Is Vertica Clustering Increase Performance?
Hi, we have a system with high volume bulk load, for now we load 10 k data per second
and retain data for 10 days...
But in future we need scale our system and should handle 50 k data per second
and we should retain data for 20 days.
For now, we use Vertica in single Node, and after 5 or 6 TB, simple queries like count(*) take long time.
I know clustering is good for high availability, but we need performance optimization in 2 phase:
bulk loading and query execution.
Is Clustering increase performance in bulk loading and query execution?
0
Comments
Yes definately cluster would give you better query performance and load performance than a single node cluser as volumn of data increase. highly recommended that you plan for it .
@skamat
does Vertica have linear scalability?
Bulk loading data can also be done in a stand by node that will not affect the cluster query performance.
Vertica scales very well as you add nodes. keep in mind to optimize projections
@hoseiney ,
As we have experienced, clustering really helpful when you target to have 50k rows per sec. Just remember to have your cluster to have well balanced projections and do run performance scripts, vioperf, vcpuperf and vnetperf.
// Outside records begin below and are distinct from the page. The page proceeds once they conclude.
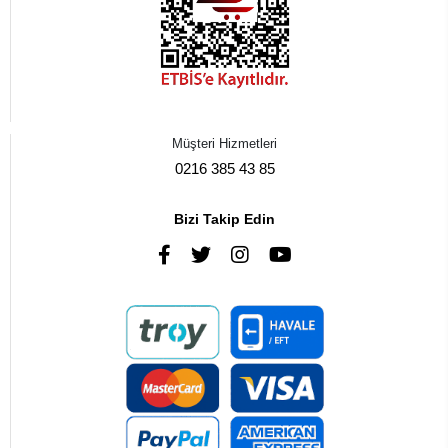
Müşteri Hizmetleri
0216 385 43 85
Bizi Takip Edin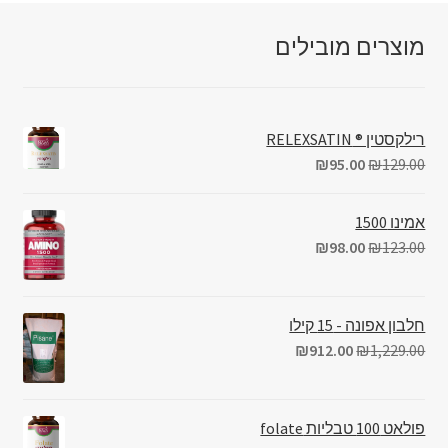
מוצרים מובילים
רילקסטין ® RELEXSATIN
₪
95.00
₪
129.00
אמינו 1500
₪
98.00
₪
123.00
חלבון אפונה - 15 קילו
₪
912.00
₪
1,229.00
פולאט 100 טבליות folate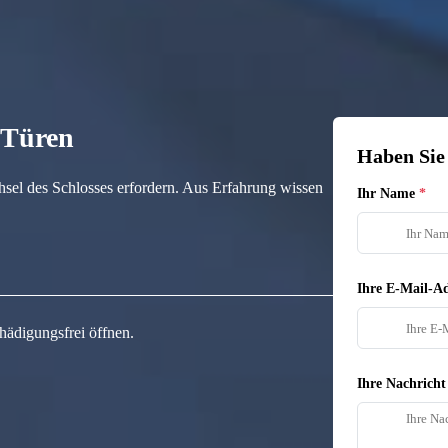
n Türen
Haben Sie
hsel des Schlosses erfordern. Aus Erfahrung wissen
Ihr Name
Ihre E-Mail-Ad
hädigungsfrei öffnen.
Ihre Nachricht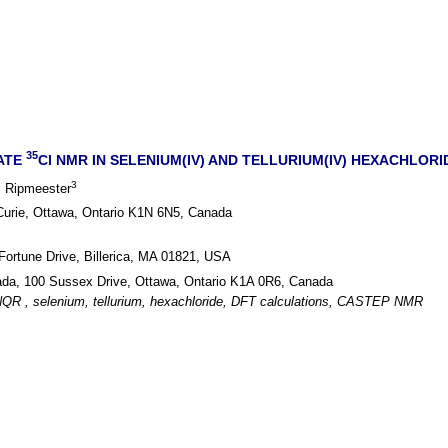
35
TATE
Cl NMR IN SELENIUM(IV) AND TELLURIUM(IV) HEXACHLORI
3
. Ripmeester
 Curie, Ottawa, Ontario K1N 6N5, Canada
Fortune Drive, Billerica, MA 01821, USA
ada, 100 Sussex Drive, Ottawa, Ontario K1A 0R6, Canada
NQR , selenium, tellurium, hexachloride, DFT calculations, CASTEP NMR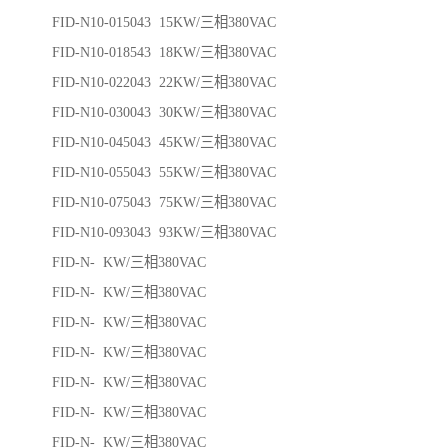
FID-N10-015043 15KW/三相380VAC
FID-N10-018543 18KW/三相380VAC
FID-N10-022043 22KW/三相380VAC
FID-N10-030043 30KW/三相380VAC
FID-N10-045043 45KW/三相380VAC
FID-N10-055043 55KW/三相380VAC
FID-N10-075043 75KW/三相380VAC
FID-N10-093043 93KW/三相380VAC
FID-N- KW/三相380VAC
FID-N- KW/三相380VAC
FID-N- KW/三相380VAC
FID-N- KW/三相380VAC
FID-N- KW/三相380VAC
FID-N- KW/三相380VAC
FID-N- KW/三相380VAC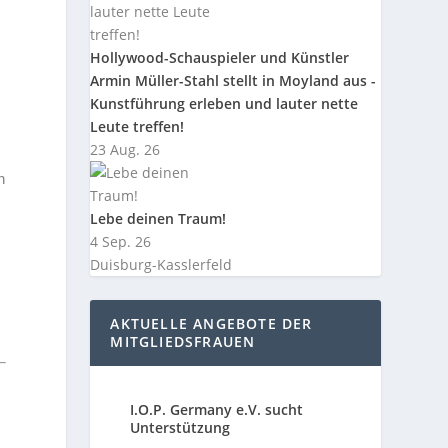
Hollywood-Schauspieler und Künstler
Armin Müller-Stahl stellt in Moyland aus -
Kunstführung erleben und lauter nette
Leute treffen!
23 Aug. 26
n
Lebe deinen Traum!
4 Sep. 26
Duisburg-Kasslerfeld
AKTUELLE ANGEBOTE DER
MITGLIEDSFRAUEN
I.O.P. Germany e.V. sucht
Unterstützung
Intercluster connectivity is very important as during your Trickle loads and bulk loads, inter-node communication and their speed is a very important factor.
Regards,
Raghav Agrawal
Vertica should scale lineally, if you double the data and double the cluster the performance should be similar, not always adding nodes to the same data make the cluster faster, it will depends of the table size.
However you said "performance of like count(*) take long time.", that may be a projection design issue that you can improve by putting in the order by of the projections the keys that you want to count ( group by keys).